SentenceTransformers

from sentence_transformers import SentenceTransformer

inputs = [
    # 
    "paraphrase: В Ярославской области разрешили работу бань, но без посетителей",
    "categorize_entailment: Женщину доставили в больницу, за ее жизнь сейчас борются врачи.",
    "search_query: Сколько программистов нужно, чтобы вкрутить лампочку?",
    # 
    "paraphrase: Ярославским баням разрешили работать без посетителей",
    "categorize_entailment: Женщину спасают врачи.",
    "search_document: Чтобы вкрутить лампочку, требуется три программиста: один напишет программу извлечения лампочки, другой — вкручивания лампочки, а третий проведет тестирование."
]

# loads model with CLS pooling
model = SentenceTransformer("ai-forever/FRIDA")
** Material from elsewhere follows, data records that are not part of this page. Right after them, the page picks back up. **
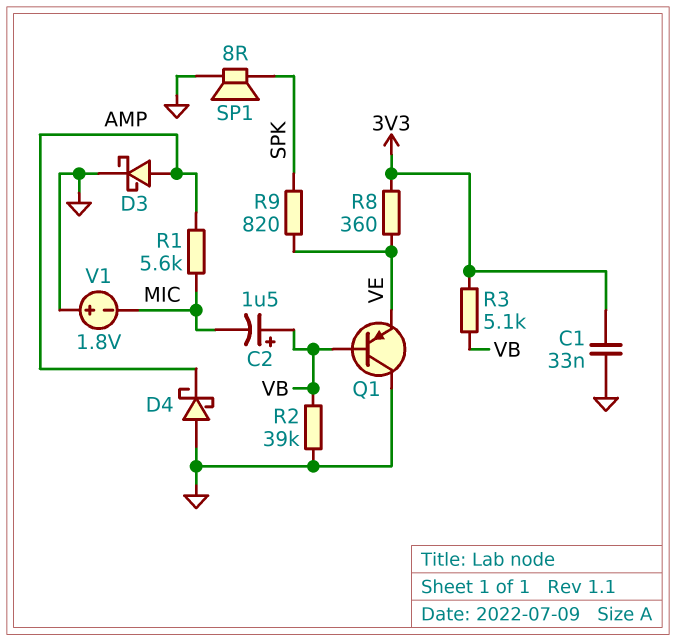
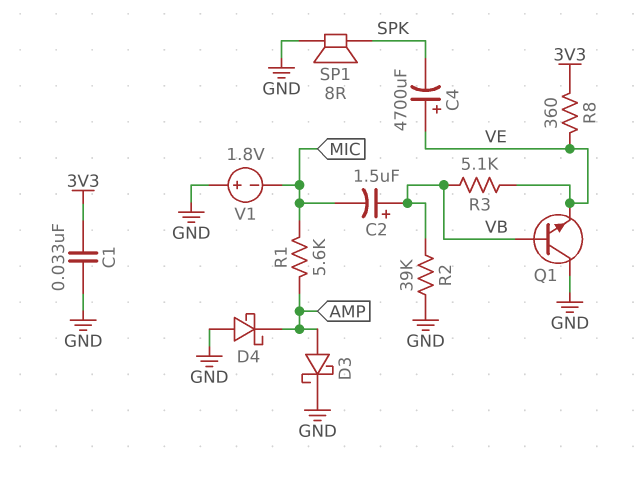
C4: none -> 4700uF (plus VE, minus SPK)
Q1: PNP (B VB, C GND, E VE) -> NPN (B VB, C GND, E VE)
R3: 5.1k (3V3, VB) -> 5.1k (VB, VE)
R9: 820 (SPK, VE) -> none

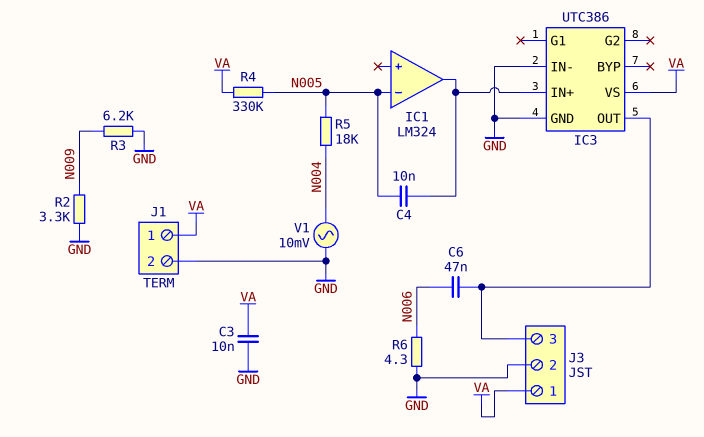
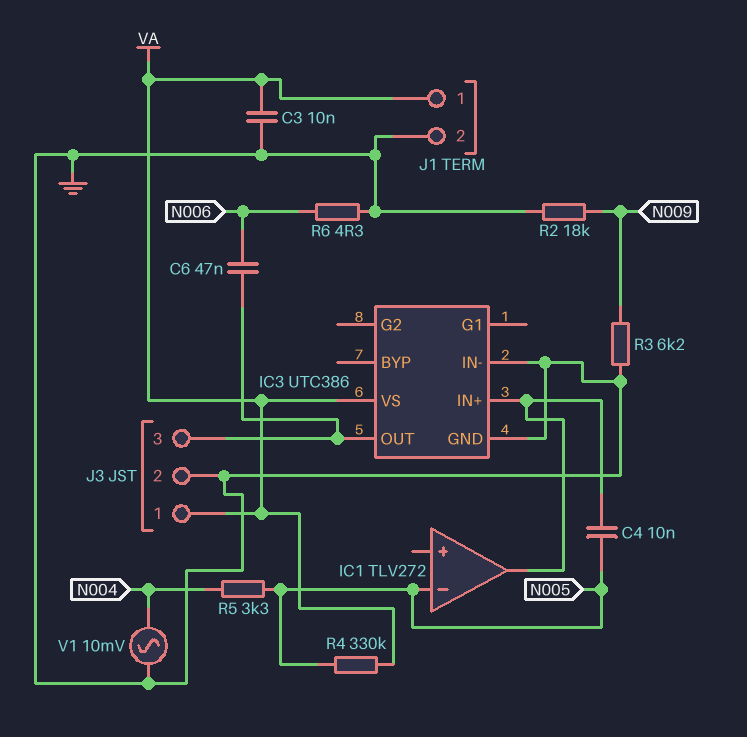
IC1: LM324 -> TLV272
R2: 3.3k (GND, N009) -> 18k (GND, N009)
R5: 18k (N004, N005) -> 3.3k (N004, N005)

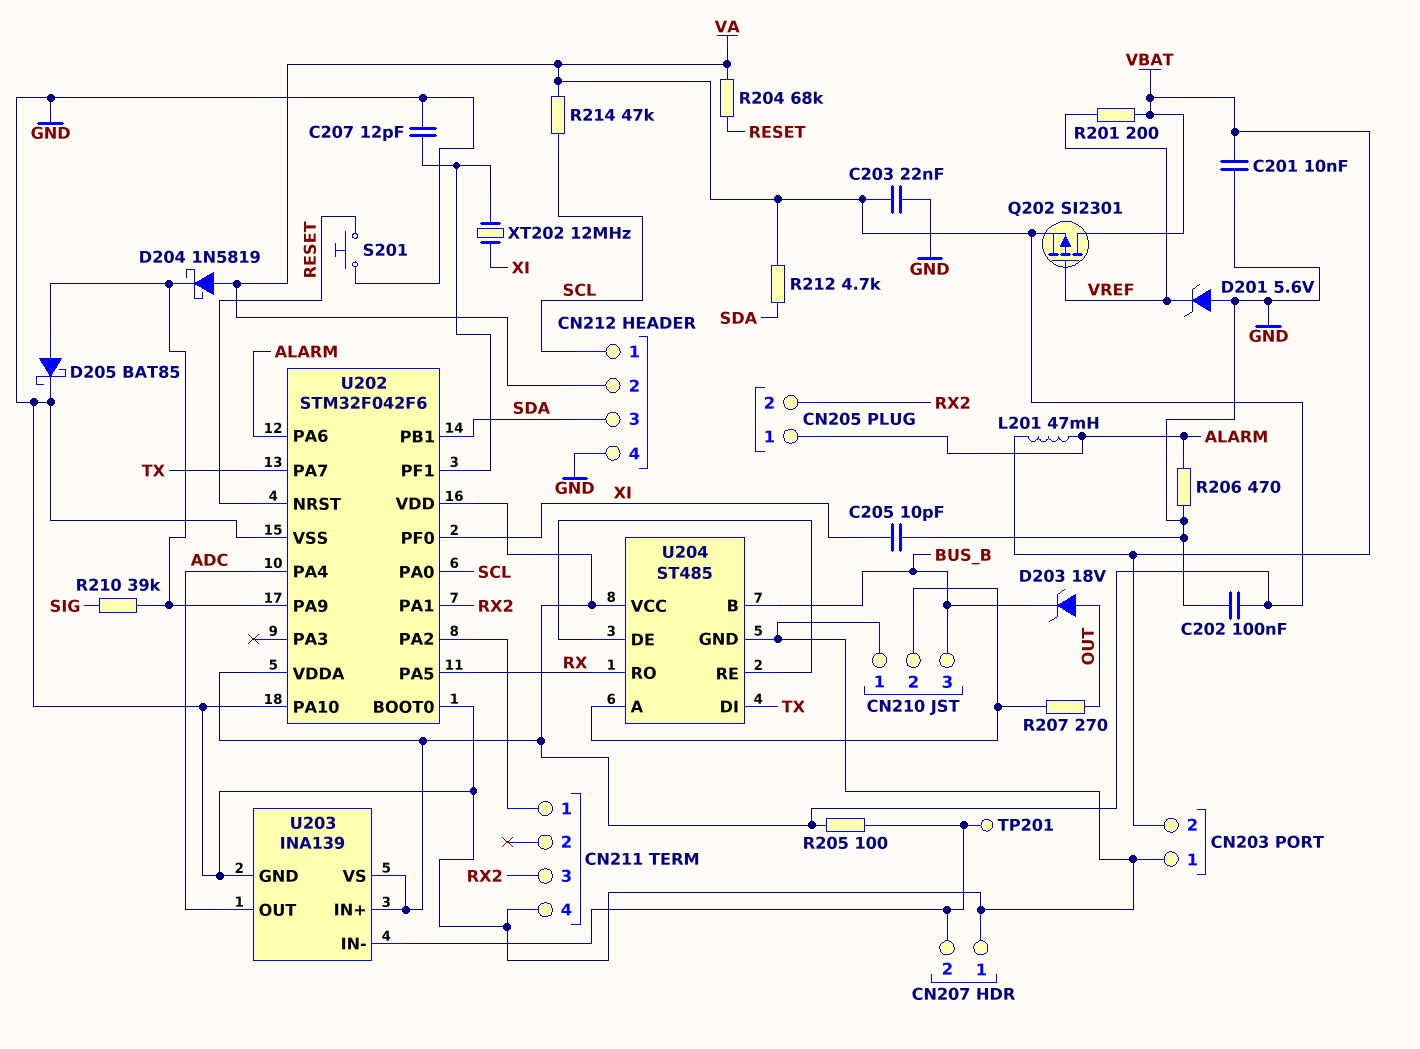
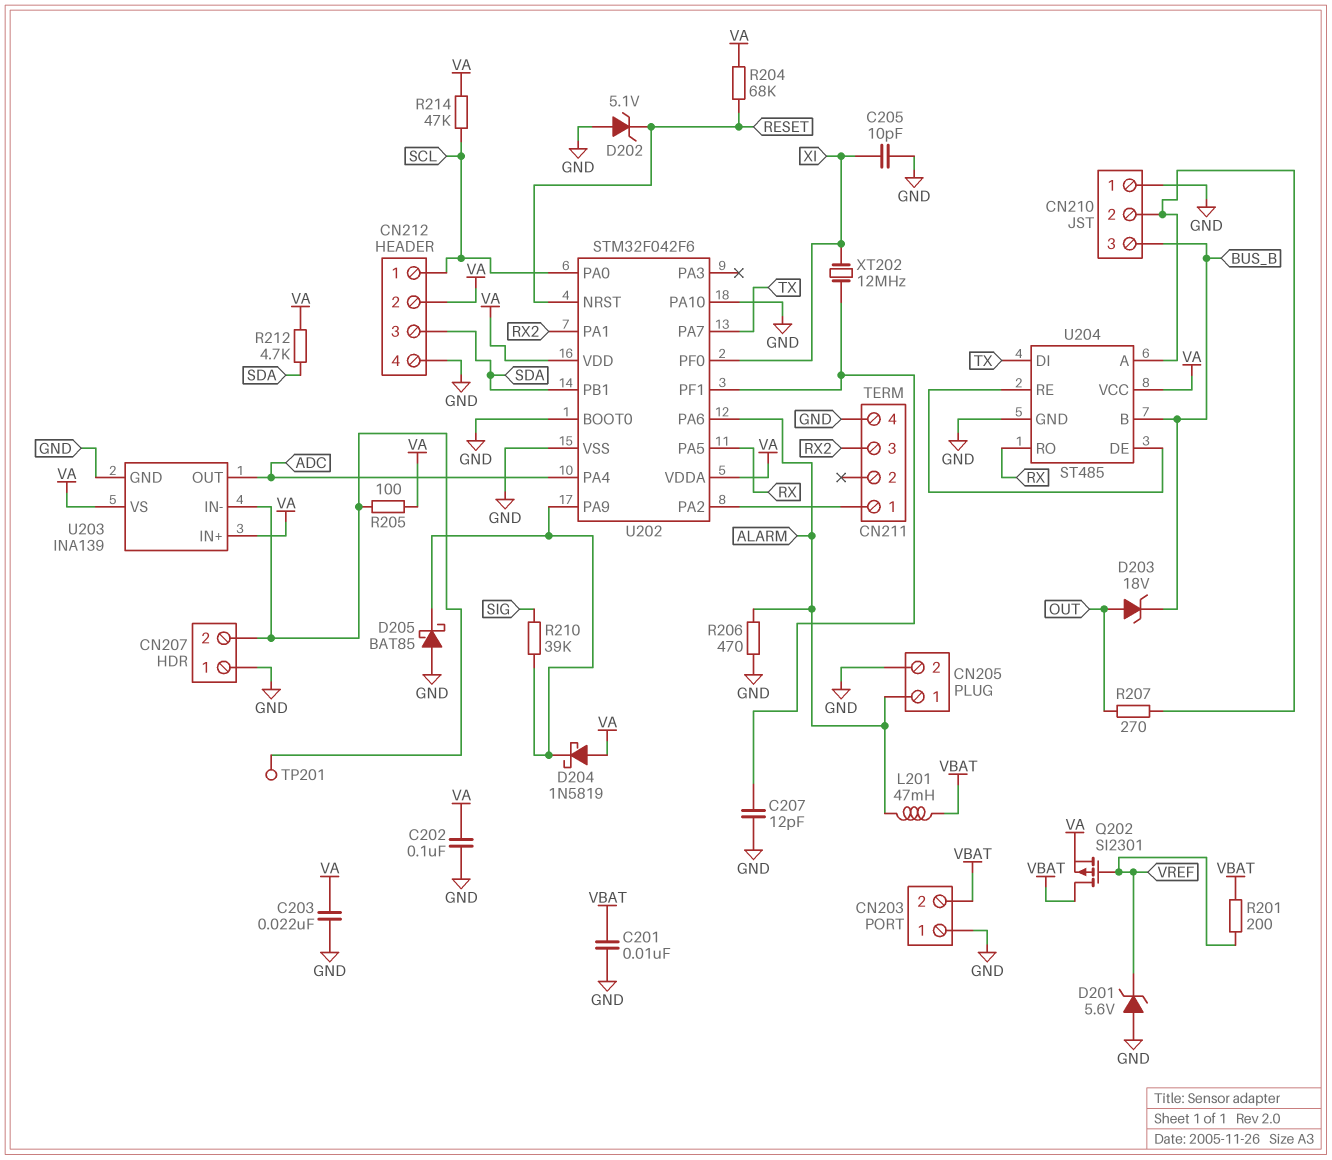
CN205 pin 2: RX2 -> GND
D202: none -> zener 5.1V (A GND, K RESET)
D205: schottky BAT85 (A U202/PA9, K GND) -> schottky BAT85 (A GND, K U202/PA9)
S201: button (GND, RESET) -> none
# embeddings are normalized by default
embeddings = model.encode(inputs, convert_to_tensor=True)

sim_scores = embeddings[:3] @ embeddings[3:].T
print(sim_scores.diag().tolist())
# [0.9360026717185974, 0.8591331243515015, 0.7285830974578857]

or using prompts (sentence-transformers>=2.4.0):

from sentence_transformers import SentenceTransformer

# loads model with CLS pooling
model = SentenceTransformer("ai-forever/FRIDA")

paraphrase = model.encode(["В Ярославской области разрешили работу бань, но без посетителей", "Ярославским баням разрешили работать без посетителей"], prompt_name="paraphrase")
print(paraphrase[0] @ paraphrase[1].T) # 0.9360032

categorize_entailment = model.encode(["Женщину доставили в больницу, за ее жизнь сейчас борются врачи.", "Женщину спасают врачи."], prompt_name="categorize_entailment")
print(categorize_entailment[0] @ categorize_entailment[1].T) # 0.8591322

query_embedding = model.encode("Сколько программистов нужно, чтобы вкрутить лампочку?", prompt_name="search_query")
document_embedding = model.encode("Чтобы вкрутить лампочку, требуется три программиста: один напишет программу извлечения лампочки, другой — вкручивания лампочки, а третий проведет тестирование.", prompt_name="search_document")
print(query_embedding @ document_embedding.T) # 0.7285831

Authors

Citation

@misc{TODO
}

Limitations

The model is designed to process texts in Russian, the quality in English is unknown. Maximum input text length is limited to 512 tokens.